_ACTIVITY_. In the material below, how many lines contain the string "Rosina"? Reply with the number only.

_RECORDS SUPPLIED_.
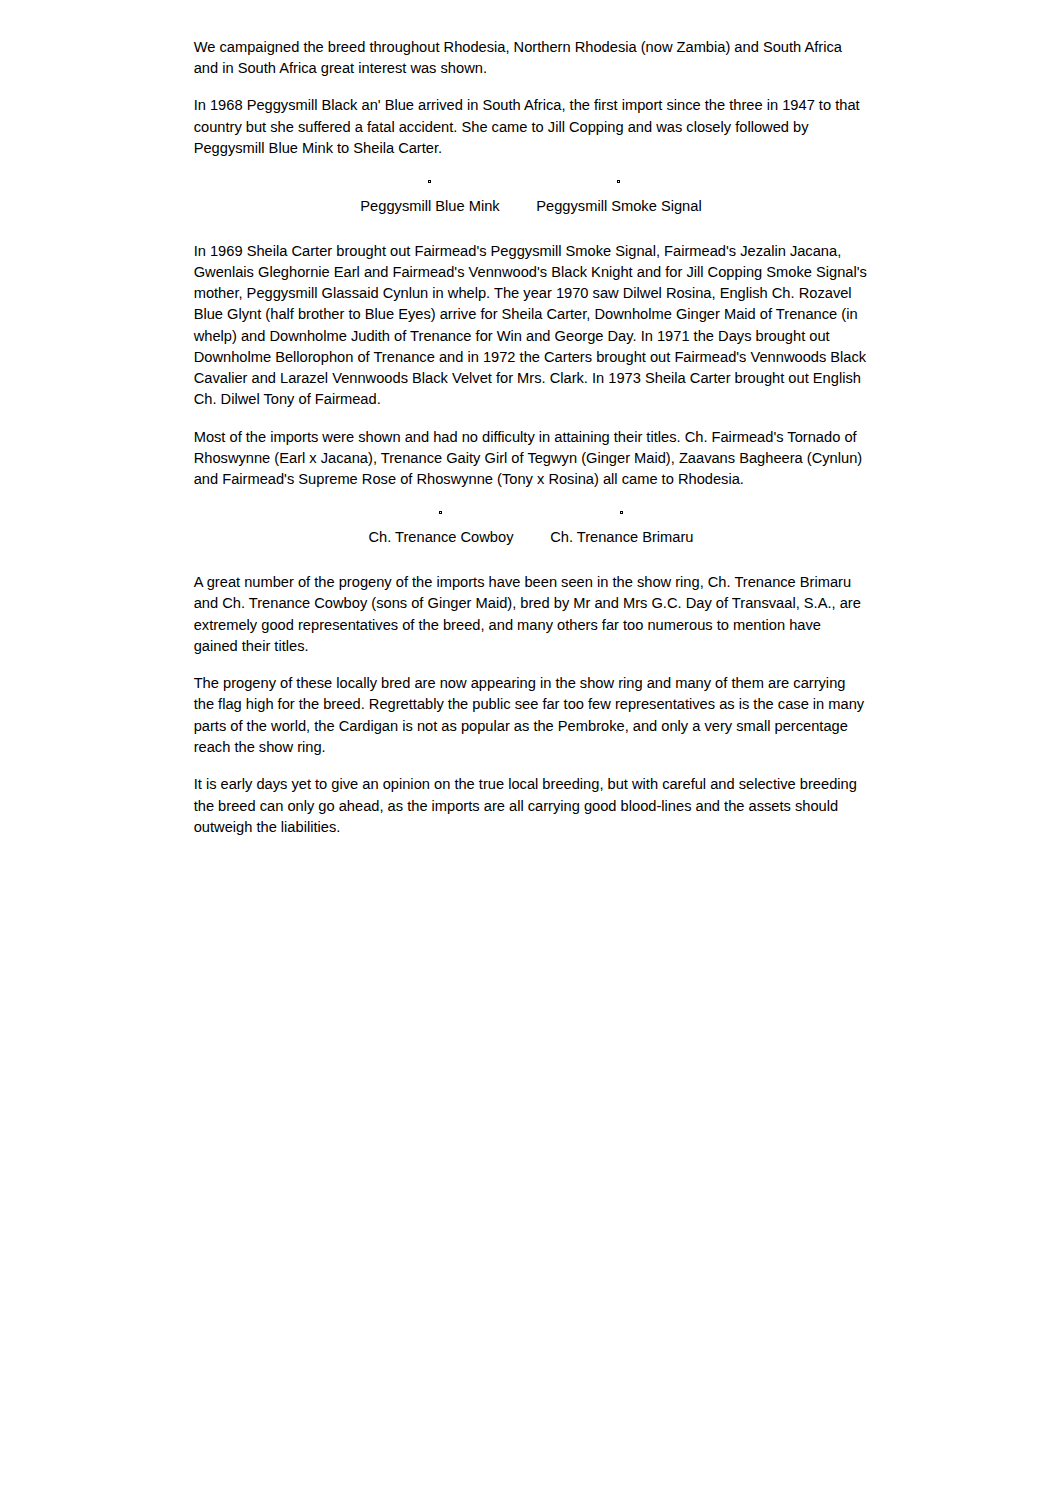We campaigned the breed throughout Rhodesia, Northern Rhodesia (now Zambia) and South Africa and in South Africa great interest was shown.
In 1968 Peggysmill Black an' Blue arrived in South Africa, the first import since the three in 1947 to that country but she suffered a fatal accident. She came to Jill Copping and was closely followed by Peggysmill Blue Mink to Sheila Carter.
Peggysmill Blue Mink
Peggysmill Smoke Signal
In 1969 Sheila Carter brought out Fairmead's Peggysmill Smoke Signal, Fairmead's Jezalin Jacana, Gwenlais Gleghornie Earl and Fairmead's Vennwood's Black Knight and for Jill Copping Smoke Signal's mother, Peggysmill Glassaid Cynlun in whelp. The year 1970 saw Dilwel Rosina, English Ch. Rozavel Blue Glynt (half brother to Blue Eyes) arrive for Sheila Carter, Downholme Ginger Maid of Trenance (in whelp) and Downholme Judith of Trenance for Win and George Day. In 1971 the Days brought out Downholme Bellorophon of Trenance and in 1972 the Carters brought out Fairmead's Vennwoods Black Cavalier and Larazel Vennwoods Black Velvet for Mrs. Clark. In 1973 Sheila Carter brought out English Ch. Dilwel Tony of Fairmead.
Most of the imports were shown and had no difficulty in attaining their titles. Ch. Fairmead's Tornado of Rhoswynne (Earl x Jacana), Trenance Gaity Girl of Tegwyn (Ginger Maid), Zaavans Bagheera (Cynlun) and Fairmead's Supreme Rose of Rhoswynne (Tony x Rosina) all came to Rhodesia.
Ch. Trenance Cowboy
Ch. Trenance Brimaru
A great number of the progeny of the imports have been seen in the show ring, Ch. Trenance Brimaru and Ch. Trenance Cowboy (sons of Ginger Maid), bred by Mr and Mrs G.C. Day of Transvaal, S.A., are extremely good representatives of the breed, and many others far too numerous to mention have gained their titles.
The progeny of these locally bred are now appearing in the show ring and many of them are carrying the flag high for the breed. Regrettably the public see far too few representatives as is the case in many parts of the world, the Cardigan is not as popular as the Pembroke, and only a very small percentage reach the show ring.
It is early days yet to give an opinion on the true local breeding, but with careful and selective breeding the breed can only go ahead, as the imports are all carrying good blood-lines and the assets should outweigh the liabilities.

_RESPONSE_. 2